I pendolari umbri affrontano un periodo di forti disagi a causa di lavori infrastrutturali che causano la sospensione di tratte ferroviarie cruciali. La situazione genera proteste e preoccupazioni politiche per l'isolamento della regione.
Lavori sulla Roma-Firenze causano stop nel weekend
Il fine settimana porta significative interruzioni per i viaggiatori umbri. La tratta Roma-Firenze subirà uno stop prolungato. Questi interventi sono necessari per il potenziamento della linea ad alta velocità. Le operazioni si concentreranno sul tratto tra Orvieto e Settebagni.
La circolazione ferroviaria sulla linea ad alta velocità Roma-Firenze sarà interrotta dalla mezzanotte alle 15 di domani. Anche la rotta Orte-Roma Tiburtina subirà fermi. Questi avverranno dalle 14 di oggi fino alle 6 di domani. I treni Alta Velocità tra Firenze e Roma seguiranno percorsi alternativi.

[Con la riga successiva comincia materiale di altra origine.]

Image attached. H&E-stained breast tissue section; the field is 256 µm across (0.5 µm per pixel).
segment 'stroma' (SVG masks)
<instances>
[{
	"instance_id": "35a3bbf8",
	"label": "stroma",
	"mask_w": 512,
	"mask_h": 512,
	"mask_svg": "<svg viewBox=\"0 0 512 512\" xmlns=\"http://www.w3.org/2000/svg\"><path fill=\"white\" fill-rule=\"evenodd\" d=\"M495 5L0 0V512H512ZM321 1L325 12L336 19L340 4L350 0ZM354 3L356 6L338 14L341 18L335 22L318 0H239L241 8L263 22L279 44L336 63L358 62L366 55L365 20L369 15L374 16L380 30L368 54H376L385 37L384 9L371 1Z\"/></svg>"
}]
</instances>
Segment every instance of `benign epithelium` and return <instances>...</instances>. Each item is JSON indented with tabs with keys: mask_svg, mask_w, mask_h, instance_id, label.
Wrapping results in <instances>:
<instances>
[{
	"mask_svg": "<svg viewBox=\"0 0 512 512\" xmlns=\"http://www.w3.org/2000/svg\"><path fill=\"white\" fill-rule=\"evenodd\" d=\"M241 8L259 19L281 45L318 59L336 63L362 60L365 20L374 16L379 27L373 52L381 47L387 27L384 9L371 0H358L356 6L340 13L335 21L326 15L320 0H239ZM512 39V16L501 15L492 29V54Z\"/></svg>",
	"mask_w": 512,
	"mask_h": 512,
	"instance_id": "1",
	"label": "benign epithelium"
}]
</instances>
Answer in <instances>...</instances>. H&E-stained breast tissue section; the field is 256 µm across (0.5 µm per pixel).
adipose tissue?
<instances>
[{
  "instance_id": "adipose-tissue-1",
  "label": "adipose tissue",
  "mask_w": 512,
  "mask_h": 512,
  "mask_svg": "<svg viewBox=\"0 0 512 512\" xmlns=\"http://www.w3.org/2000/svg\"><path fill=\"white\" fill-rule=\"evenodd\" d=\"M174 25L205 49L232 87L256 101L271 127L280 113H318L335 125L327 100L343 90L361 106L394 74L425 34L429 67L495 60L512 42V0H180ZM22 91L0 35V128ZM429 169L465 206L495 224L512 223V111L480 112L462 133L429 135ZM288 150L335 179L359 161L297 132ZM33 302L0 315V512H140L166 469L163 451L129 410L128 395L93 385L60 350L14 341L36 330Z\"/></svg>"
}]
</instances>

Oggi, questi treni viaggeranno sulla linea convenzionale fino alle 14. Successivamente, i convogli diretti a sud da Firenze verranno deviati sulla Tirrenica. Questo accade perché la rotta principale tra le due città resterà inaccessibile fino alle 6 di domani. Anche nella direzione opposta si prevedono modifiche.
Stop prolungato sulla Terni-Sulmona fino a maggio
I disagi non si limiteranno al solo fine settimana. A partire da lunedì prossimo e fino al 10 maggio, la circolazione ferroviaria sulla linea Terni-Rieti-L'Aquila-Sulmona sarà completamente sospesa. Trenitalia e Rete Ferroviaria Italiana hanno annunciato lo stop congiuntamente.
La chiusura è indispensabile per un esteso programma di potenziamento infrastrutturale e tecnologico. Questo interesserà l'intera tratta ferroviaria. Durante il periodo dei lavori, tutti i treni regionali saranno cancellati. Saranno sostituiti da servizi di autobus sostitutivi.
Questo cambiamento comporterà inevitabili allungamenti dei tempi di viaggio. Si aggiungeranno le problematiche legate al traffico stradale. Ci sarà anche una riduzione della capacità complessiva del servizio offerto. Il cantiere vedrà impegnati circa 250 tra operai e tecnici ogni giorno.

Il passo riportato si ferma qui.